* _Work instruction 1_: In the sharking thread, what bait does catchneat call a favorite?

#### Text ####

# sharking



## seadog33 (Jun 4, 2013)

What is the best bait and reel to use when shoreline sharking on the gulf of Mexico in Florida?


----------



## Surfmantom (Jun 6, 2012)

Why kind of shark do you want? What size? Can you use a conventional reel or only spinning reel? These questions have to be answered before we recommend anything.


----------



## Youngbuck757. (Jan 10, 2013)

surfmantom said:


> why kind of shark do you want? What size? Can you use a conventional reel or only spinning reel? These questions have to be answered before we recommend anything.


x2


----------



## catchneat (May 13, 2013)

ya need a reel that will hold a lot of line, at least 400 yards is my recommendation. I use a jigmaster and a 545, and a 12' 6-10 oz rod. i load the reels with 25 lb test with a 60 lb shock leader (give or take for your weight). My favorite bait is lady fish its a bloody, oily, greasy chunk of wonderfulness, and you dont need but about the size of a credit card. the rigs I make are 5 foot of 300 lb mono, and 18 inches of 300 lb plastic coated wire, with the sliding weight clip on the Mono. I use a 20/0 circle hook and wrap tape from about 6 inches above the hook down to the barb, so the shrk doesnt feel a "*****" in his teeth, its not natural ya know. I fish the atlantic coast, St. Augustine to be exact, but im sure its not too much different, ive had trout stolen from me in waste deep water pulling a stringer over there, so I know they come shallow as they need to.


----------



## js1172 (Jun 5, 2012)

ya yaking baits or casting? whats your budget?
js


----------



## junkmansj (Jul 23, 2005)

This is a Guide I used in Fla, This is his Vacation Video. You gotta excuse the Beginning,he's just goofing 
http://www.youtube.com/watch?v=nwZisexHODM


----------



## Charlie2 (May 2, 2007)

The best way to catch sharks is to NOT fish for them. Your have to fish for anything but sharks, and they will bite.
t.

On t 
I hook, and 'prematurely release' them often while fishing for other species of fish. C2


----------



## catchneat (May 13, 2013)

Noel is a great guy, Hes catching fish when no one else is!


junkmansj said:


> This is a Guide I used in Fla, This is his Vacation Video. You gotta excuse the Beginning,he's just goofing
> http://www.youtube.com/watch?v=nwZisexHODM


----------

####

* _Work instruction 2_: Swap "series" for "line" throughout the whole listing and reproduce it otherwise unchanged, leaving out the pictures.

#### Data provided ####

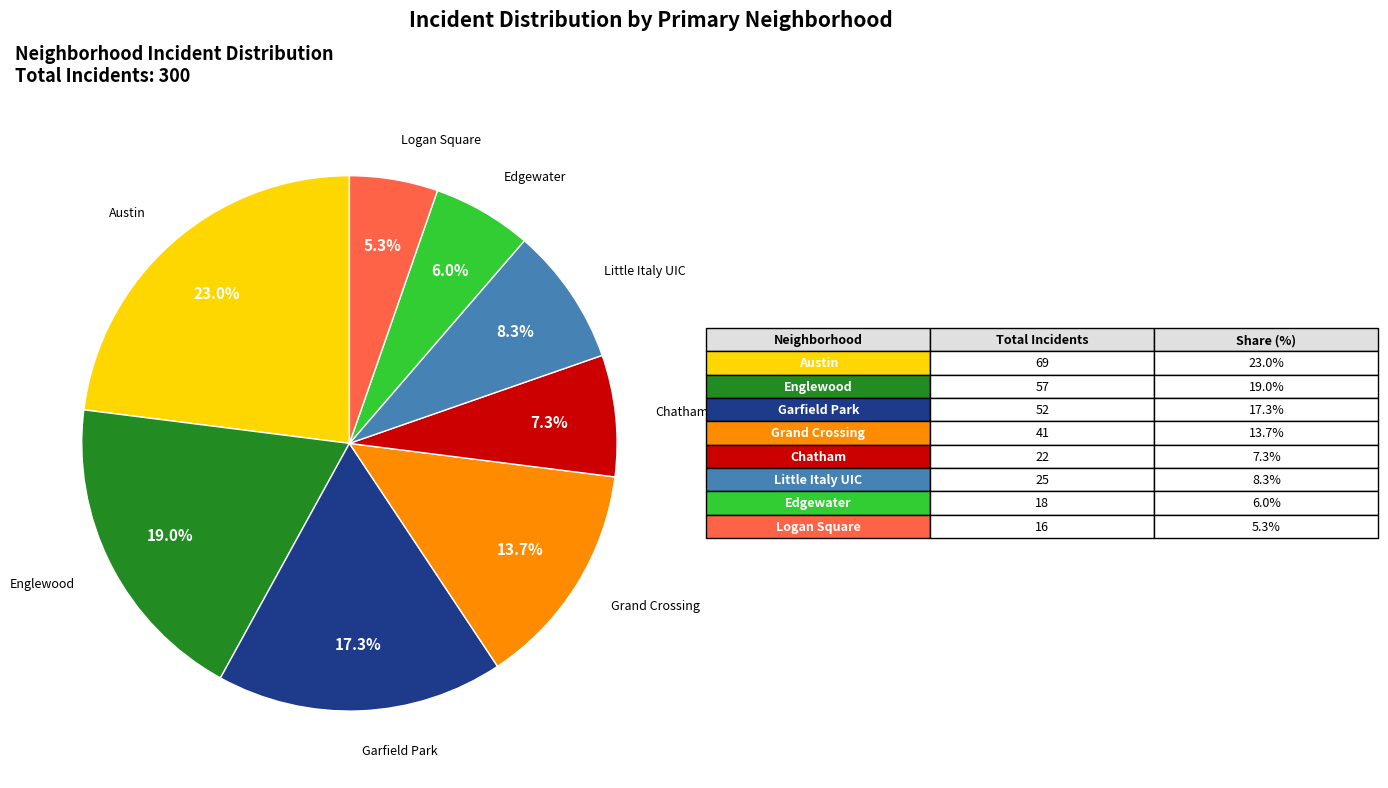

Which category has the biggest portion of the pie?

Austin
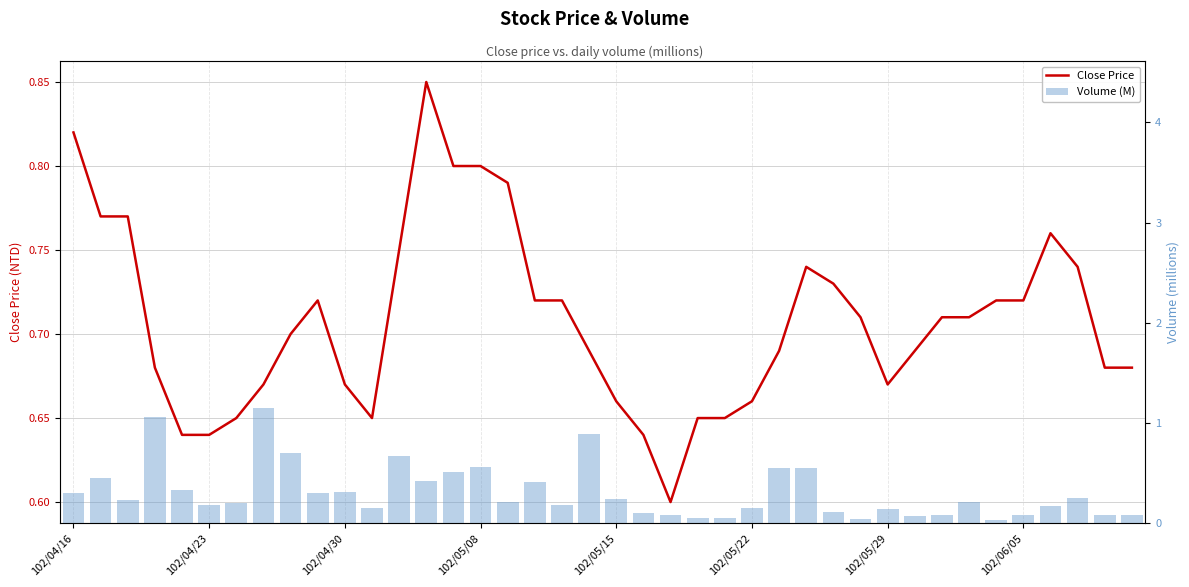

What position from the right is 31?

9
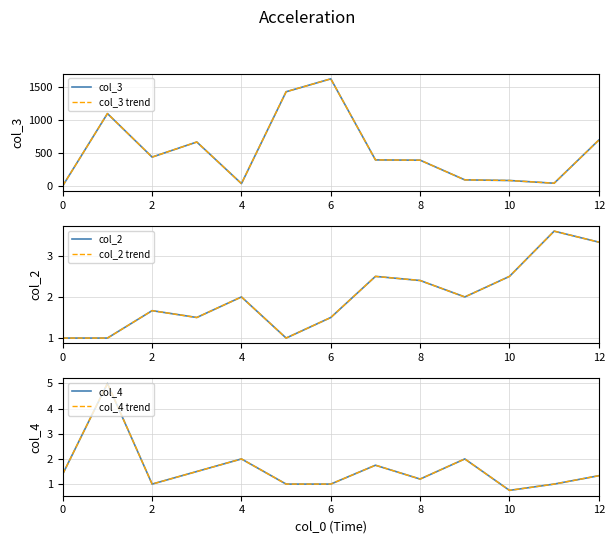

Where does the col_2 trend series first go above 2?

7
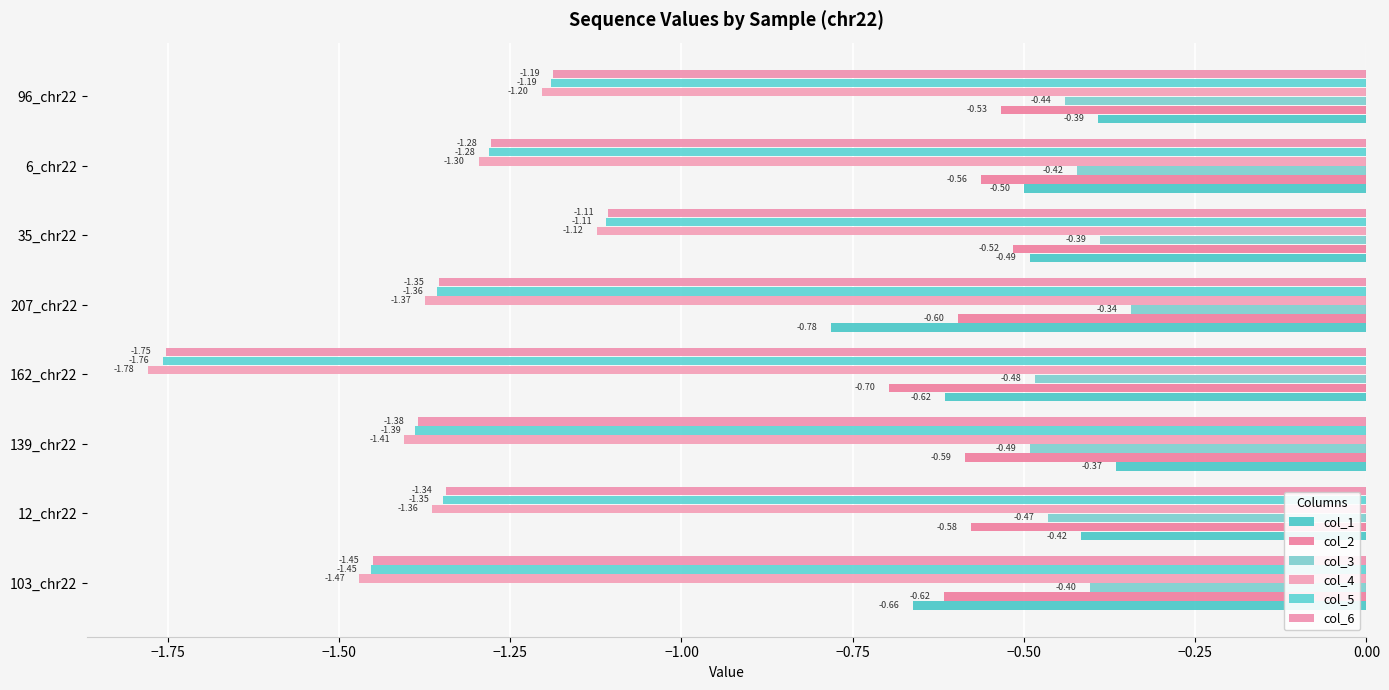

Rank the categories by col_6 value from lowest to highest.

162_chr22, 103_chr22, 139_chr22, 207_chr22, 12_chr22, 6_chr22, 96_chr22, 35_chr22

####

* _Solution 1_: Lady fish.

* _Solution 2_:
Which category has the biggest portion of the pie?

Austin

What position from the right is 31?

9

Where does the col_2 trend line first go above 2?

7

Rank the categories by col_6 value from lowest to highest.

162_chr22, 103_chr22, 139_chr22, 207_chr22, 12_chr22, 6_chr22, 96_chr22, 35_chr22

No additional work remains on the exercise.